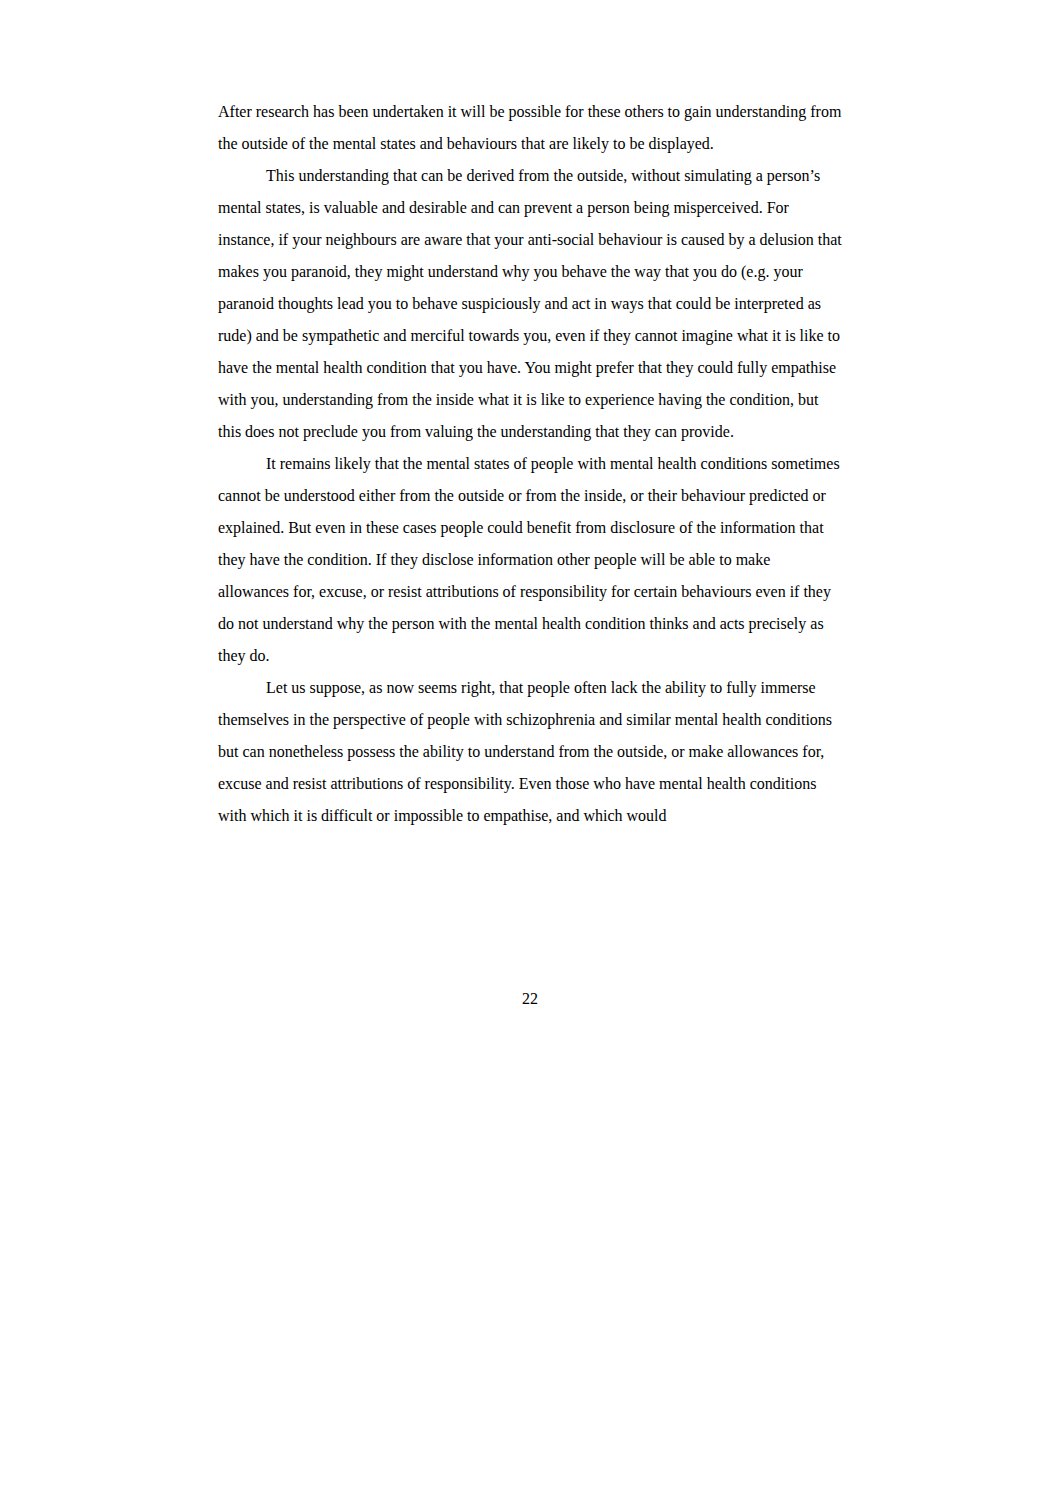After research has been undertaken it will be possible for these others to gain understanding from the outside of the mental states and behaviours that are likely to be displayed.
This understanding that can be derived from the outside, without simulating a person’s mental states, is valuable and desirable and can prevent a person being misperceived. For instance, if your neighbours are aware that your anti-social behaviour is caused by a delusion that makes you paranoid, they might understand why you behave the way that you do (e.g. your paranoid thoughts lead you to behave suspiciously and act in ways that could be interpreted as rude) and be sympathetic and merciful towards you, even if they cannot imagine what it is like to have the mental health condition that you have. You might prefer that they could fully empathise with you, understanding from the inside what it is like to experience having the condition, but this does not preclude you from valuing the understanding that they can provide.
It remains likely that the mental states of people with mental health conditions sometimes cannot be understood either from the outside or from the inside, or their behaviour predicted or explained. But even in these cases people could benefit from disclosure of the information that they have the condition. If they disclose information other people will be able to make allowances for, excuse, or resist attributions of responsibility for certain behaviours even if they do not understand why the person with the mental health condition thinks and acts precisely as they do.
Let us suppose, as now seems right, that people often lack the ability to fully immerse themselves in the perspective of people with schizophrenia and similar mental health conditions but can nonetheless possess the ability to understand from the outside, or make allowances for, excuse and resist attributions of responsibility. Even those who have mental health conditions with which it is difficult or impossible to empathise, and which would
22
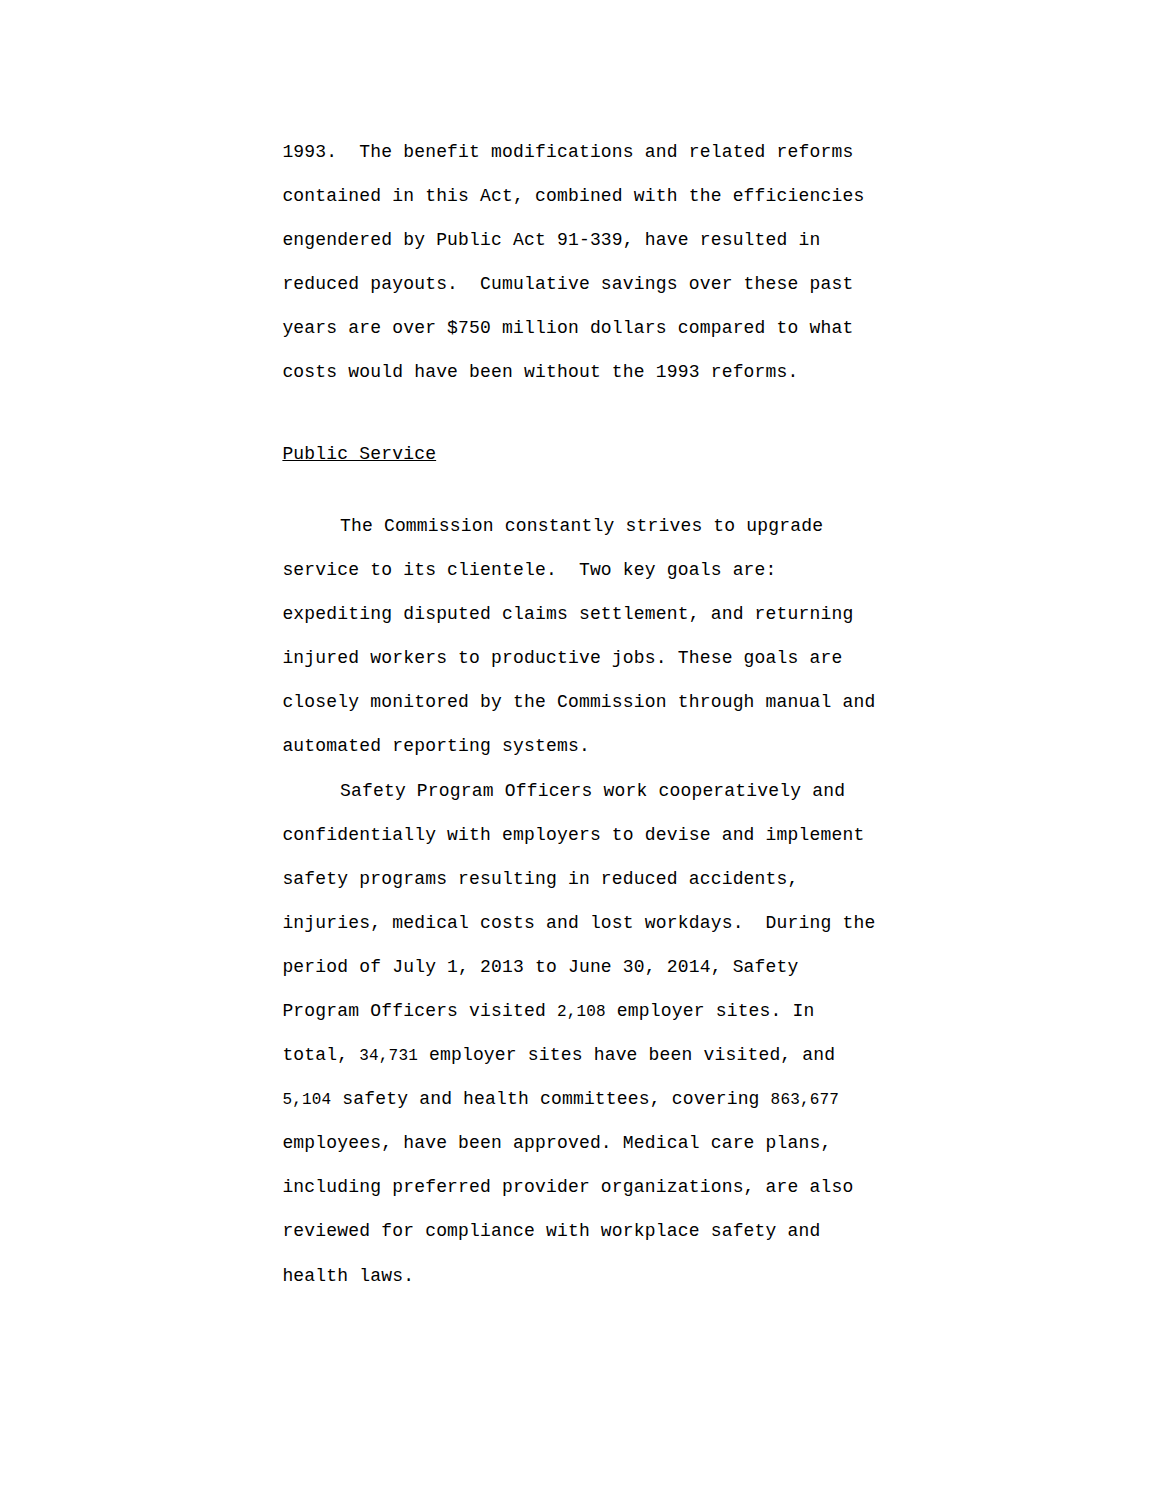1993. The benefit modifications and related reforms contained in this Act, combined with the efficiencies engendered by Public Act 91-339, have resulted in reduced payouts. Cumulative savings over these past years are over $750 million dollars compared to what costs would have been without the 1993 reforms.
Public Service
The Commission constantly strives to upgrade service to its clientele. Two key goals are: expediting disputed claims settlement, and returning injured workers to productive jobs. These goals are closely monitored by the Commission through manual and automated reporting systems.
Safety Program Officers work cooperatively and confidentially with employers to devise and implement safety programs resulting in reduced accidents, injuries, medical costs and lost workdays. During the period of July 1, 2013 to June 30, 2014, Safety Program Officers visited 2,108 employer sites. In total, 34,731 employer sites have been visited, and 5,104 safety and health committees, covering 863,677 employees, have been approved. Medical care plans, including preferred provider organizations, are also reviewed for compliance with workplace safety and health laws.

========

Action item
Give the listing again word for word, without its images.

Solution
After research has been undertaken it will be possible for these others to gain understanding from the outside of the mental states and behaviours that are likely to be displayed.
This understanding that can be derived from the outside, without simulating a person’s mental states, is valuable and desirable and can prevent a person being misperceived. For instance, if your neighbours are aware that your anti-social behaviour is caused by a delusion that makes you paranoid, they might understand why you behave the way that you do (e.g. your paranoid thoughts lead you to behave suspiciously and act in ways that could be interpreted as rude) and be sympathetic and merciful towards you, even if they cannot imagine what it is like to have the mental health condition that you have. You might prefer that they could fully empathise with you, understanding from the inside what it is like to experience having the condition, but this does not preclude you from valuing the understanding that they can provide.
It remains likely that the mental states of people with mental health conditions sometimes cannot be understood either from the outside or from the inside, or their behaviour predicted or explained. But even in these cases people could benefit from disclosure of the information that they have the condition. If they disclose information other people will be able to make allowances for, excuse, or resist attributions of responsibility for certain behaviours even if they do not understand why the person with the mental health condition thinks and acts precisely as they do.
Let us suppose, as now seems right, that people often lack the ability to fully immerse themselves in the perspective of people with schizophrenia and similar mental health conditions but can nonetheless possess the ability to understand from the outside, or make allowances for, excuse and resist attributions of responsibility. Even those who have mental health conditions with which it is difficult or impossible to empathise, and which would
22
1993. The benefit modifications and related reforms contained in this Act, combined with the efficiencies engendered by Public Act 91-339, have resulted in reduced payouts. Cumulative savings over these past years are over $750 million dollars compared to what costs would have been without the 1993 reforms.
Public Service
The Commission constantly strives to upgrade service to its clientele. Two key goals are: expediting disputed claims settlement, and returning injured workers to productive jobs. These goals are closely monitored by the Commission through manual and automated reporting systems.
Safety Program Officers work cooperatively and confidentially with employers to devise and implement safety programs resulting in reduced accidents, injuries, medical costs and lost workdays. During the period of July 1, 2013 to June 30, 2014, Safety Program Officers visited 2,108 employer sites. In total, 34,731 employer sites have been visited, and 5,104 safety and health committees, covering 863,677 employees, have been approved. Medical care plans, including preferred provider organizations, are also reviewed for compliance with workplace safety and health laws.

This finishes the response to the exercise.